PROBLEM TO WORK ON
Looking at the data that follows, count the lines containing the word "werden" and write down only that count.

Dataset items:
☆ ☆ ☆ ☆ ☆

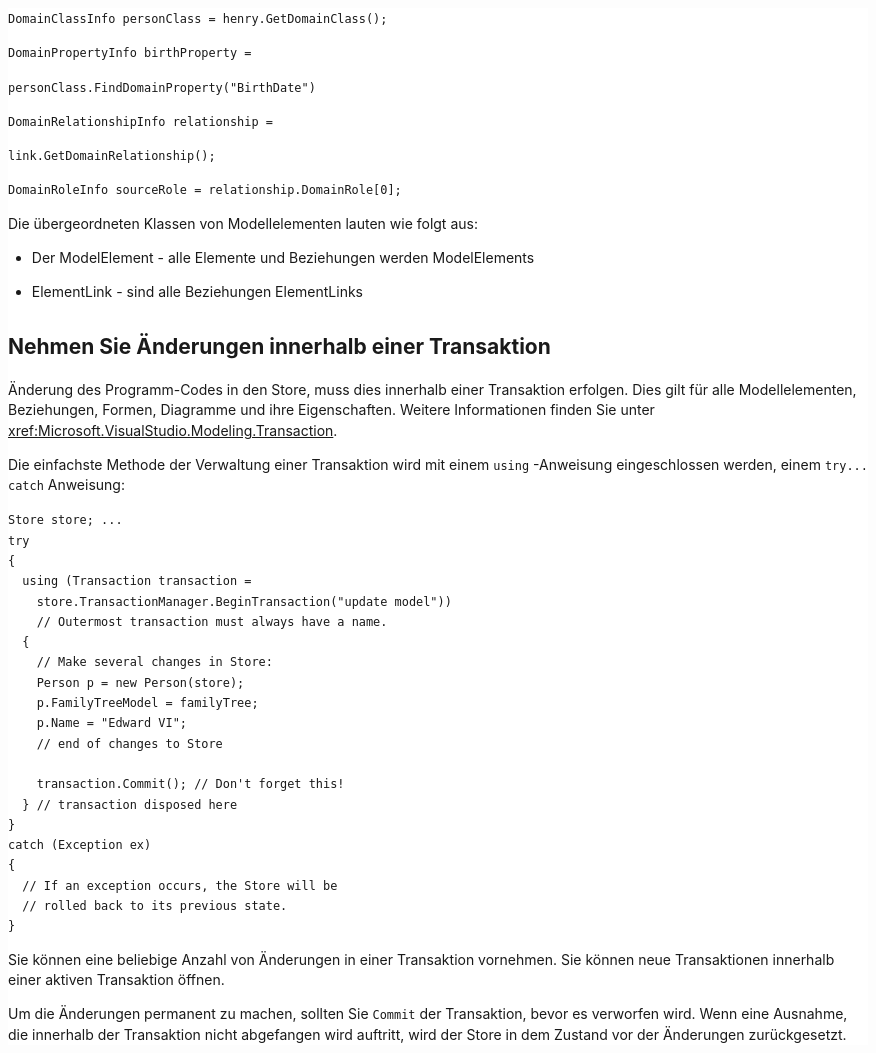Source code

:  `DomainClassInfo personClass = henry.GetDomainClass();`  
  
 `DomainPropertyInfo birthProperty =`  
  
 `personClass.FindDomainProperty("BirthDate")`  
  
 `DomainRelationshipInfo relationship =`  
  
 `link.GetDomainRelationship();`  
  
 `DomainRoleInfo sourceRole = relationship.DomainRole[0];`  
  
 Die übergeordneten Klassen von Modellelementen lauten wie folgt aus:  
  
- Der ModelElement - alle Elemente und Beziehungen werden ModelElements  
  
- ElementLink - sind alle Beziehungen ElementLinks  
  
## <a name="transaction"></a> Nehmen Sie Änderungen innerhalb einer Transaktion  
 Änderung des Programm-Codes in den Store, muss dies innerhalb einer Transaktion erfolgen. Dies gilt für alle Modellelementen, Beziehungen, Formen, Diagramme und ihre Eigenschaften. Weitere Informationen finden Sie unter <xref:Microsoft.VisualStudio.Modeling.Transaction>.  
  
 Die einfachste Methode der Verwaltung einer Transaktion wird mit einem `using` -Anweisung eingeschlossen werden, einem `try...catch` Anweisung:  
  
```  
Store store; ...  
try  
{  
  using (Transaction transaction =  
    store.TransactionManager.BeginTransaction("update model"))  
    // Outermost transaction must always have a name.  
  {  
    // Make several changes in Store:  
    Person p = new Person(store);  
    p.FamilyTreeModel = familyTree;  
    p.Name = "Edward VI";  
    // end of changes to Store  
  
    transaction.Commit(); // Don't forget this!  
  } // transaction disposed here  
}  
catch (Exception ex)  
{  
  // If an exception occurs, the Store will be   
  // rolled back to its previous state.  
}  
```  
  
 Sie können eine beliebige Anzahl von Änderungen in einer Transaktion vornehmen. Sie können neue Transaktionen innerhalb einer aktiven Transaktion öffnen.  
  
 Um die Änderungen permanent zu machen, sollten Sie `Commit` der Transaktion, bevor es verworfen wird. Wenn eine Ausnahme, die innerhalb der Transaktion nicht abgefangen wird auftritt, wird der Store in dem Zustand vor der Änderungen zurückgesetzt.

☆ ☆ ☆ ☆ ☆

EXERCISE RESULT
2